Diachenko did not immediately respond to ISMG’s request for comment on the incident.
Diachenko has made several other discoveries of unsecured databases.
For example, on July 13, he discovered an unprotected database with information on 3.1 million patients that appeared to be owned by Adit, a Houston-based online medical appointment and patient management software company (see Unsecured Database Exposed on Web, Then Deleted).
But on July 22, the database apparently was deleted by a so-called “meow bot,” Diachenko wrote in a blog.
Last December, Diachenko also discovered that Microsoft accidentally exposed on the internet for three weeks 250 million customer support records stored in five misconfigured Elasticsearch databases. The company rapidly locked down the data after being alerted (see Microsoft Error Exposed 250 Million Elasticsearch Records).
So, why do database exposure incidents keep happening?
“It is often human error,” says regulatory attorney Marti Arvin of the privacy and security consultancy CynergisTek.
In the Broadvoice incident, not enough information is available to say whether the company had appropriate administrative, technical or physical controls in place, “but there is no control that will ever completely eliminate human error,” she notes.
Warren Poschman, senior solutions architect at German security vendor comforte AG, says several issues can come into play in these types of incidents.
“The root is often a lack of knowledge about the implications when the focus is on getting a project done quickly with minimal expense,” he says. “The focus is on sharing data and collaboration, and security and access controls seem to be at odds with that. There is also an element of ‘shadow IT’ at work here in an attempt to solve problems. “
The exposure of voicemail message transcripts and other personal data in the Broadvoice incident, “could be extremely risky”, Arvin says.
“Bad actors gaining access to such information could use it in multiple ways,” she says. “They might contact the individual and use the information that was exposed to get more information from the individual. Depending on the sensitivity of the information, it could lead to identity theft.”
A key factor in protecting data is knowing where the data it’s stored, Arvin says. “Creating a detailed data inventory along with a data classification system and being disciplined about updating the inventory can help avoid incidents like this,” she says.
To help prevent inadvertent database exposures, Poschman says organizations should avoid using complete data sets for analytics.
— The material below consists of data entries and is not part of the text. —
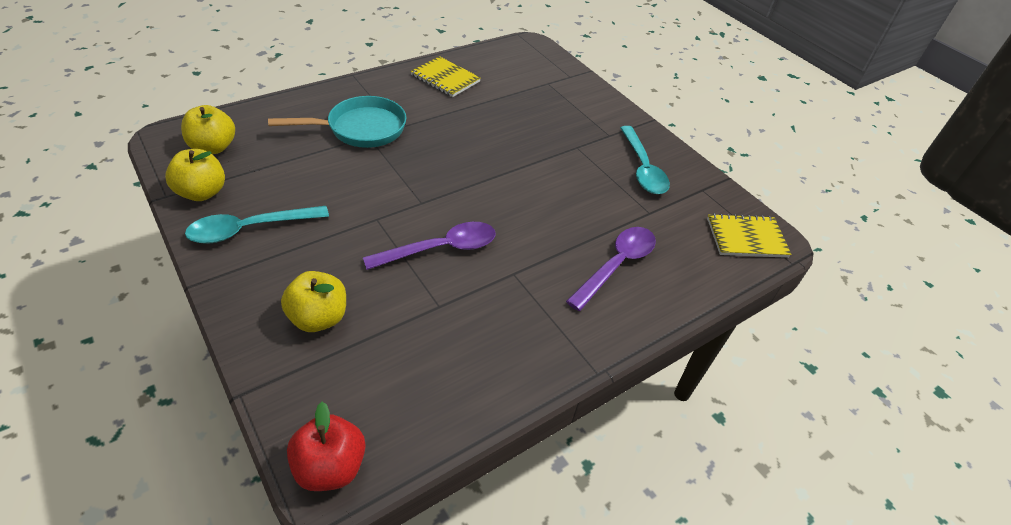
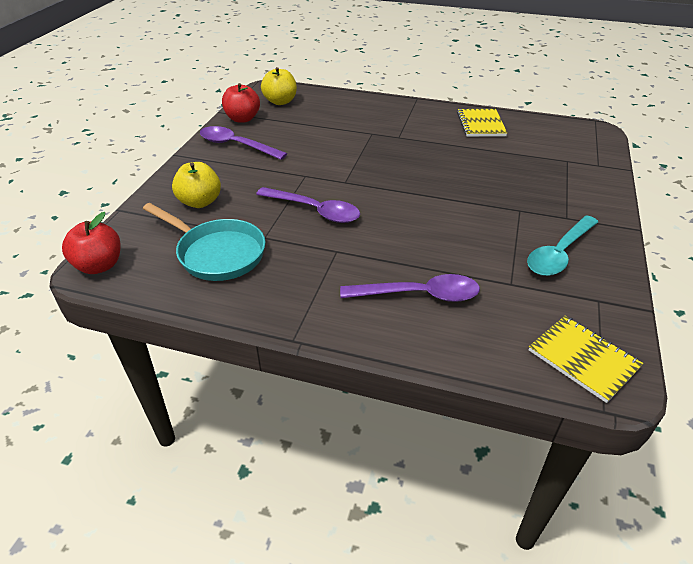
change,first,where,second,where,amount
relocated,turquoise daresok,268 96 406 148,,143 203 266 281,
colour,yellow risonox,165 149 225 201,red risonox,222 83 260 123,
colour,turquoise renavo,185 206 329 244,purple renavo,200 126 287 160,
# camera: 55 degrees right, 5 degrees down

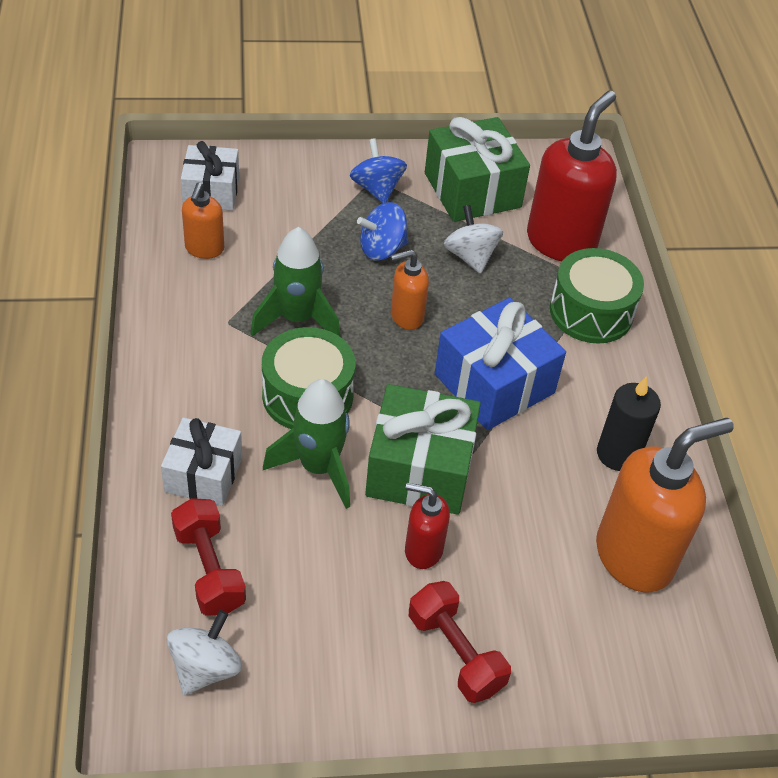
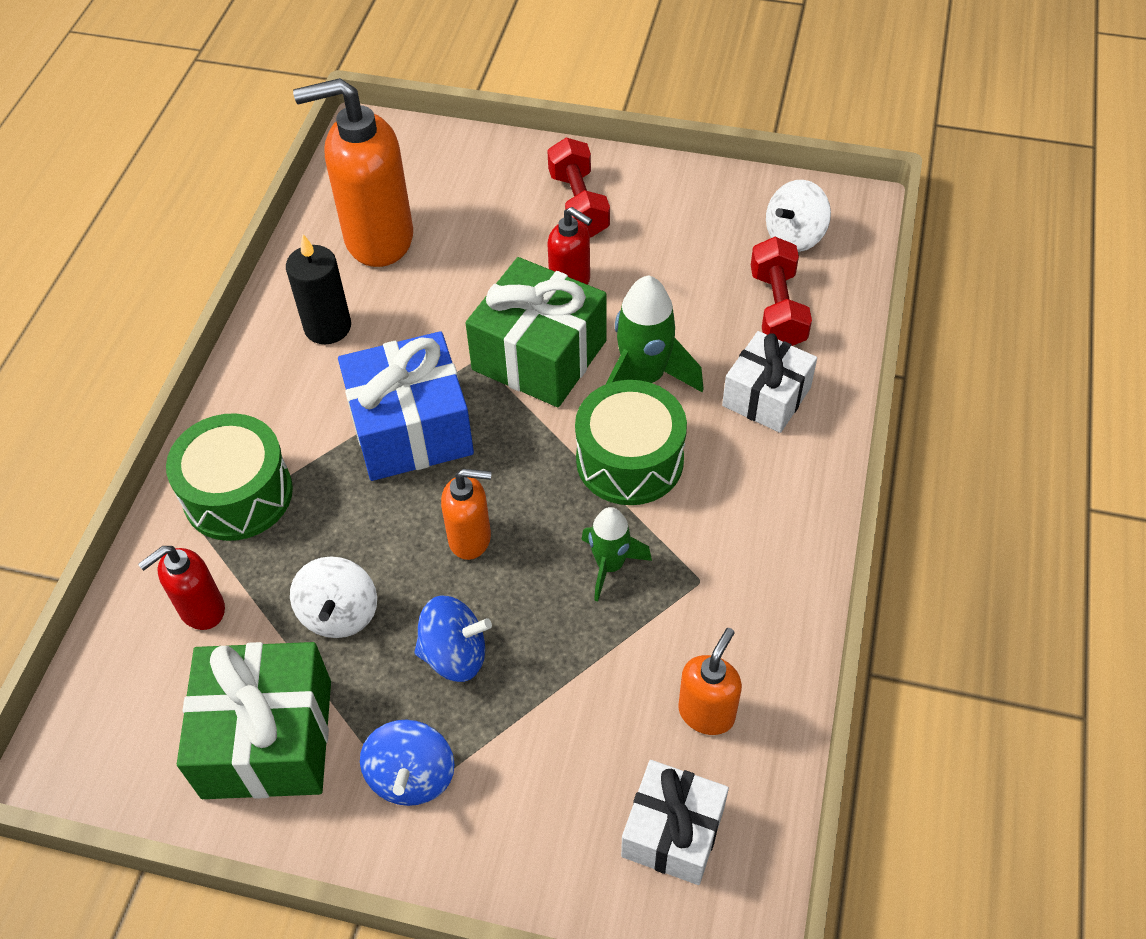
change,first,where,second,where,amount
size,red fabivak,527 91 617 261,,138 546 225 630,x0.52
size,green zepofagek,250 227 341 337,,581 507 652 602,x0.64
# camera: 155 degrees left, 5 degrees up

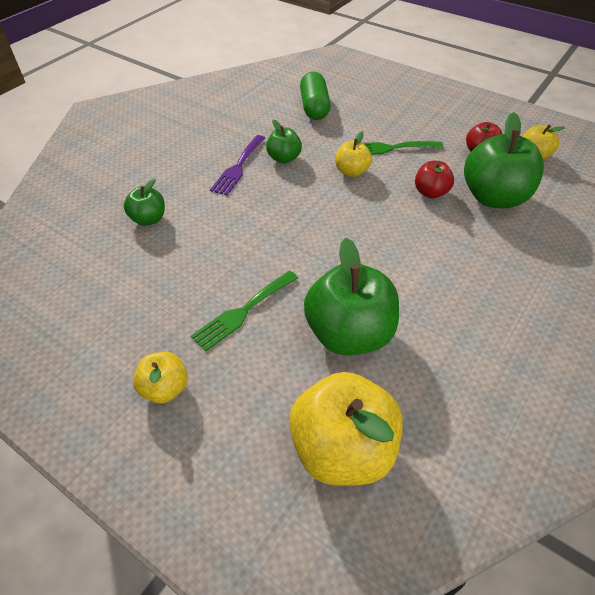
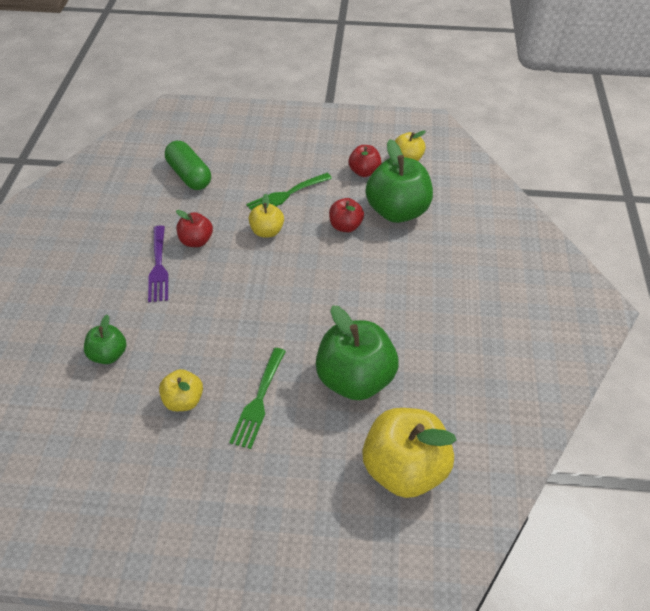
change,first,where,second,where,amount
colour,green risonox,266 120 302 163,red risonox,176 210 213 247,
relocated,yellow risonox,133 352 188 403,,159 369 203 411,
# camera: 30 degrees left, 0 degrees up

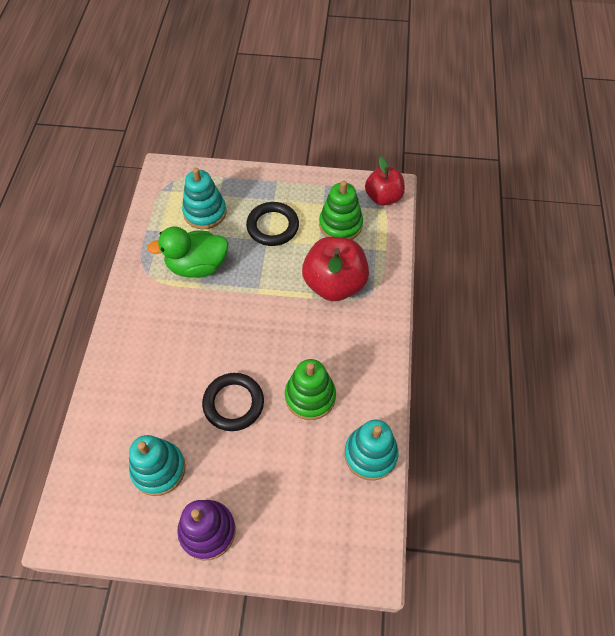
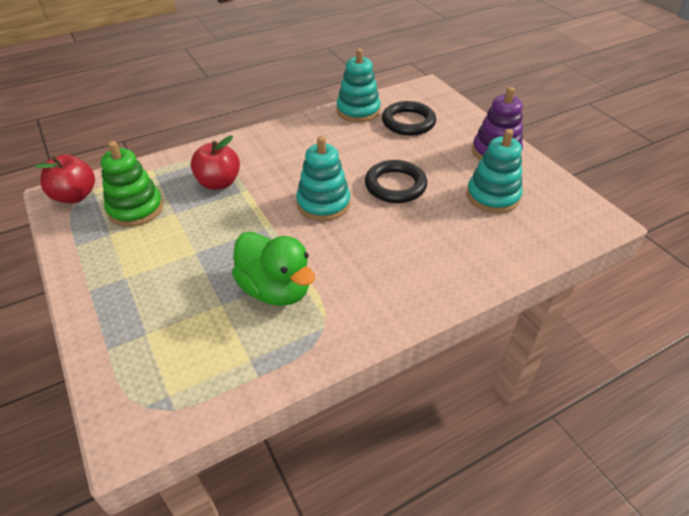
change,first,where,second,where,amount
relocated,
“It’s worth noting that access controls, database encryption, firewalls, data loss prevention and other similar traditional controls all fall down unfortunately in these cases – as evidenced by how data ends up getting into these exposed databases in the first place,” he says.
“Instead, they should ensure that the data is de-identified and anonymized by using technologies like tokenization, which substitutes secure tokens for data elements like names, addresses, account numbers, Social Security numbers, etc. while maintaining referential integrity,” he says.
“This allows data to remain secure regardless of where it ends up but also preserves the analytic value of the data without loss of fidelity.”